Glancing through the latest edition of New York Magazine, I was struck by the effortlessness and fluid charm with which the food critic reviewed new eating establishments in the city. You can read it here. Getting jealous, I compared that effortlessness with the more “serious” forms of expression that characterize academic writing, especially in the fields dear to me: Jewish philosophy, continental theory, and religion.
Yeah, yeah, I know that “we” are supposed to deal with the complex things that matter most, epistemology and ontology and ethics, and beauty, not unimportant things like “merely” agreeable things, the visceral act of liking, let’s say, this wine over that one, acts that are purely subjective, and without any claim to universal norms. That’s what Kant wrote in the Critique of Judgment. But who’s kidding whom? Sure, I wish I could think like Kant. But I also wish I could write more like the writer of that food column in New York Magazine. This all brings brings me back to the article by Zadie Smith about which I commented briefly a couple of days ago regarding the sudden and gradual acts of re-orientation that has everything to do with that all important thing called taste regarding non-normative things like Joni Mitchell or, in Kant’s case, canary-wine.
I wish we academics, especially those of us in Jewish philosophy and continental theory, could do things with less effort and more charm. Nietzsche did it almost always, and even Kant and Hegel could do it, usually when they wrote about art and aesthetics. But what about the rest of us? One should be able to write about religion, or Judaism, or philosophy with a lighter hand and softer touch.
Consider in the same issue of New York Magazine the article about the double consciousness of black orthodox Jews, consisting of very short snippets of interview accompanying the photographs shot by Wayne Lawrence, a Brooklyn-based documentary photographer whose website is definitely worth a look. Or the article about Beck with a very casual, almost natural nod to the Scientology with which he has been involved.

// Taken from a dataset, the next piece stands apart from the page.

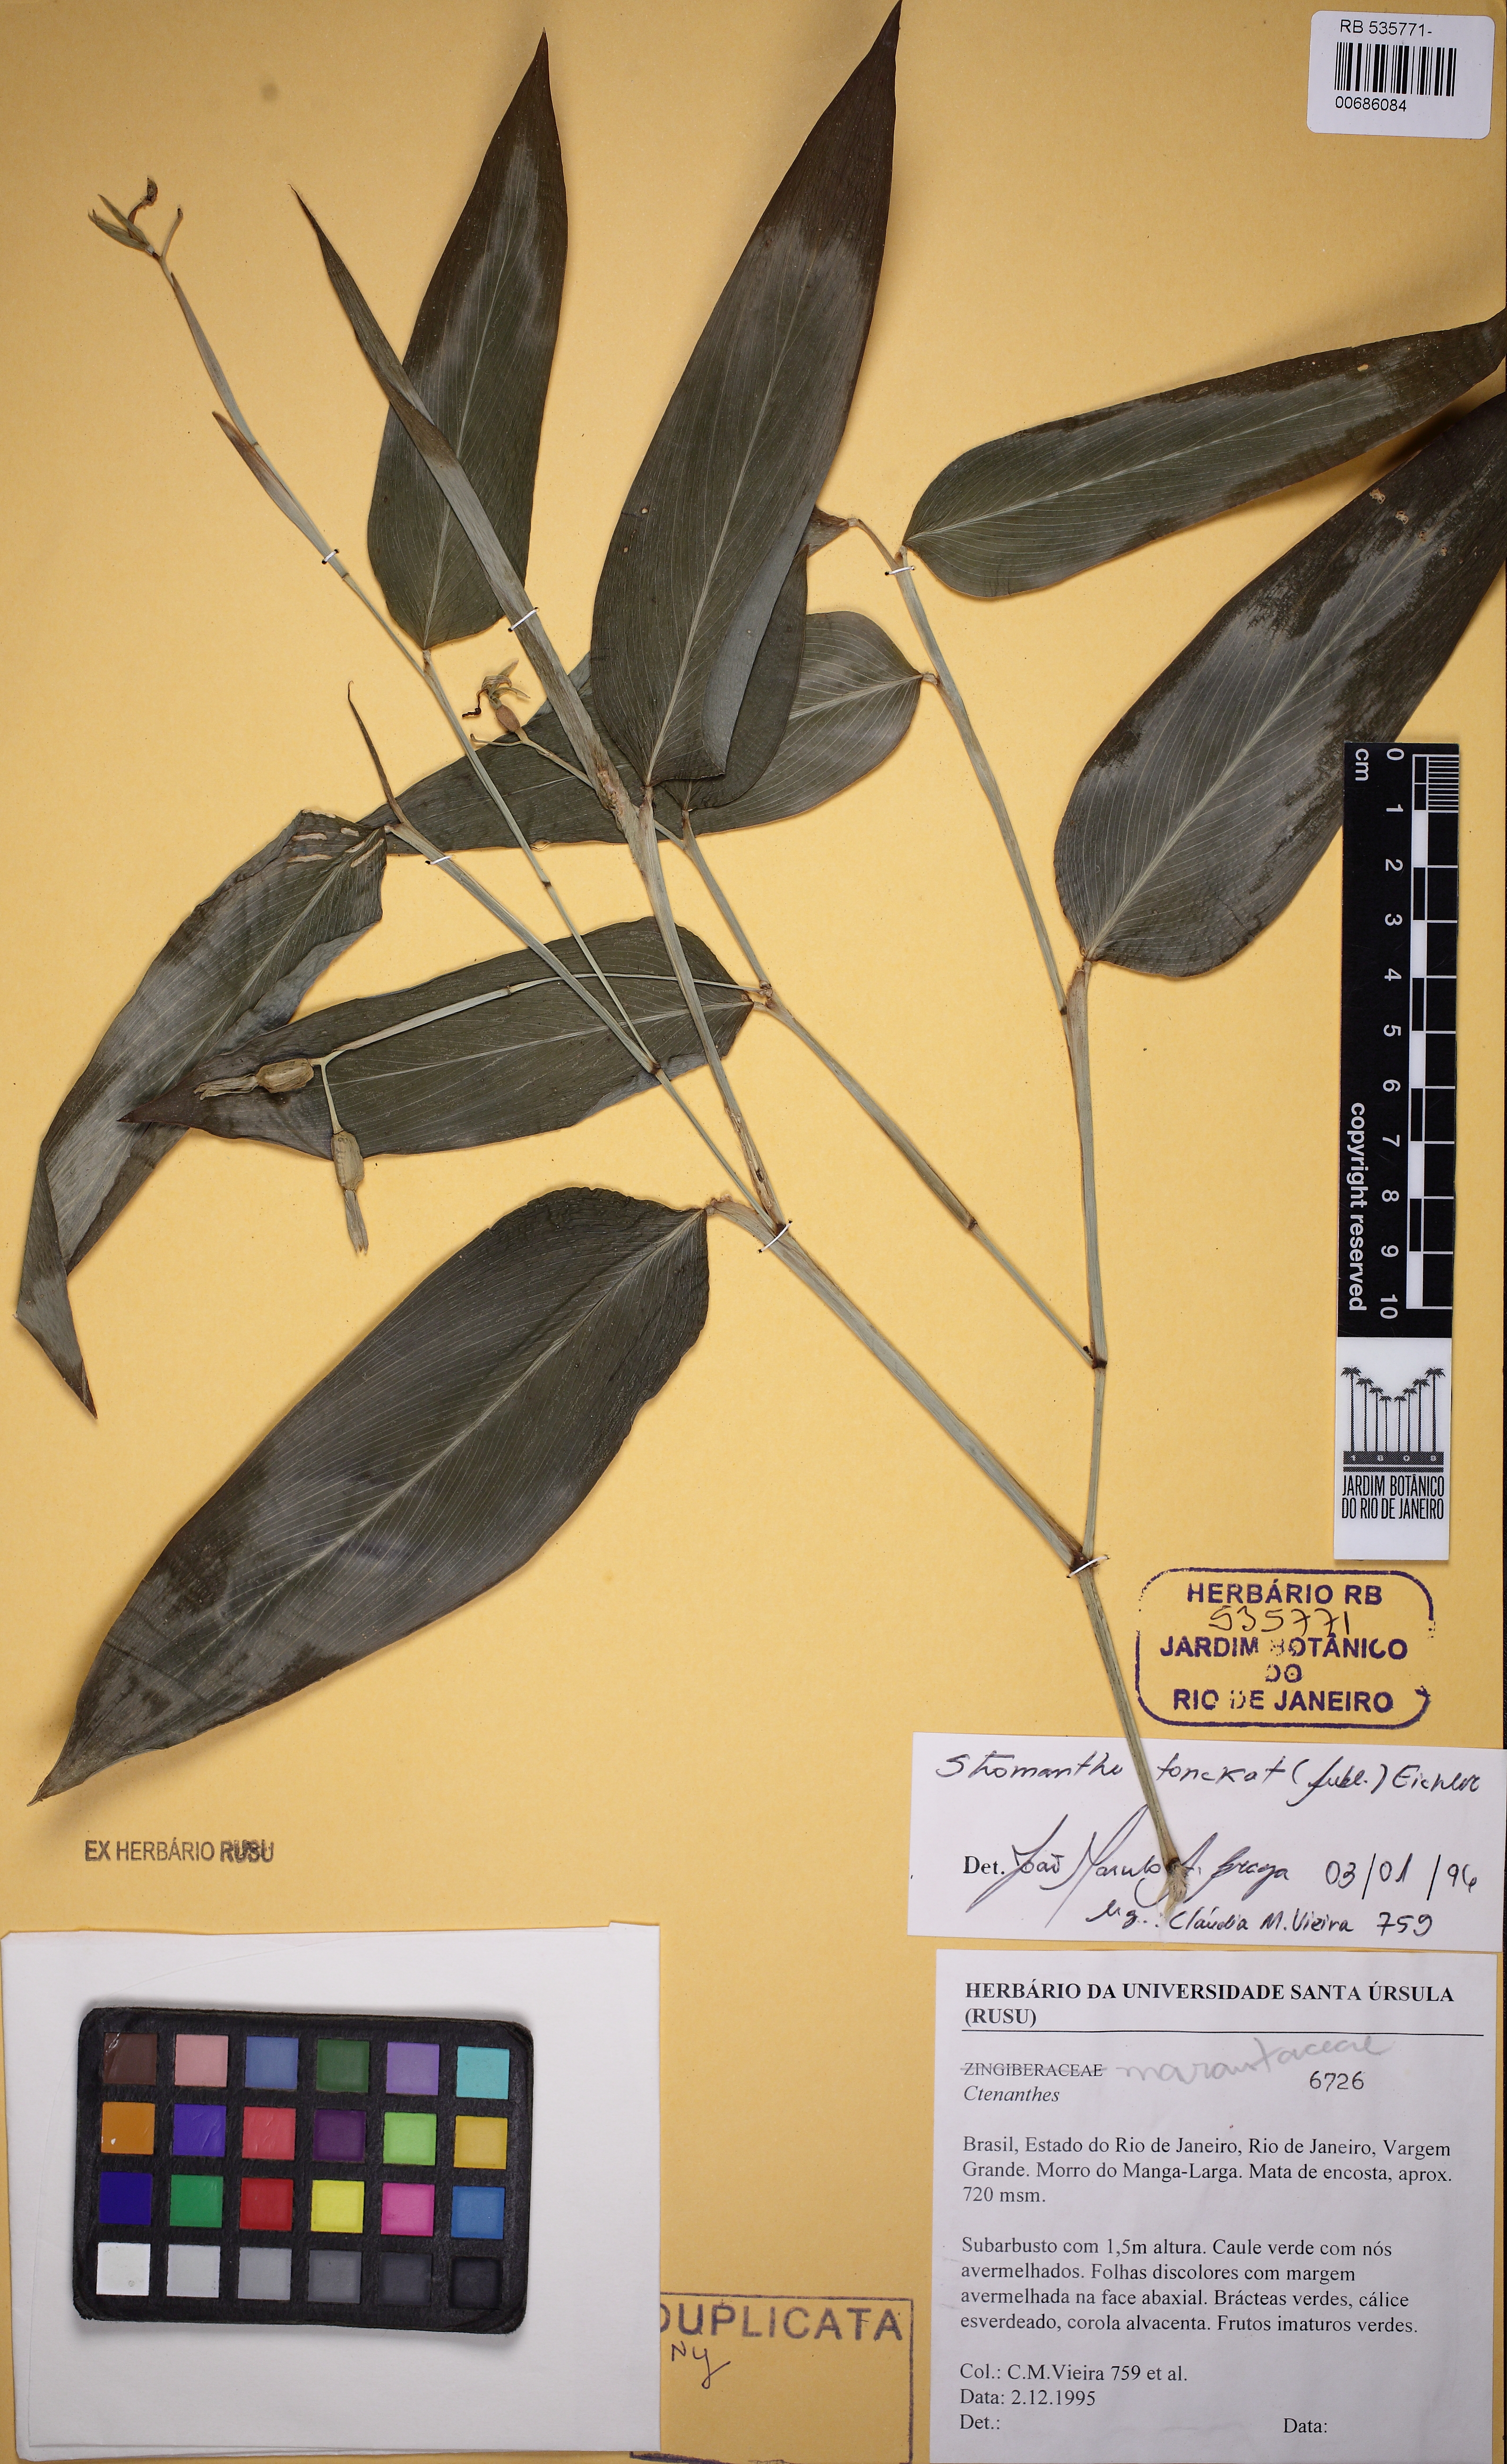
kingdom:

I like the something glancing about the way the photographs complement the more “simple” re-presentations of religious devotion. About Scientology, Beck comments how it was just something that he was always around growing up, how it offers a way “to [get] you through.” For Zehava Bracha Arky, a convert to Judaism, Shabbat and synagogue struck her as “so interesting and deep,” and for Joseph David Savoy, Judaism offered structure, and focus, and order, and peace.
So no, this isn’t Kierkegaard, and yes, academics are trained to suspect first person accounts provided by non-academics. But these admissions are straightforward and easy. And while I don’t think these kinds of accounts or the way they get presented in a popular magazine are the end of the story, it could just be that more simple formats represent the beginning of wisdom about these kinds of things.
New York Magazine presents religion to its readers. The style in these pages is mid-brow and idiosyncratic. Then you can find a place to eat, which should, of course, matter more to most readers of this particular magazine then, let’s say, religion. What I find interesting is how, in these pages, religion, music, photography, eating, and urban life are brought into a kind of loose relations that might often elude a lot, not all, but a lot of academic writing and criticism about religion, secularism, and Judaism –especially in more philosophical, theoretical, and critical forms.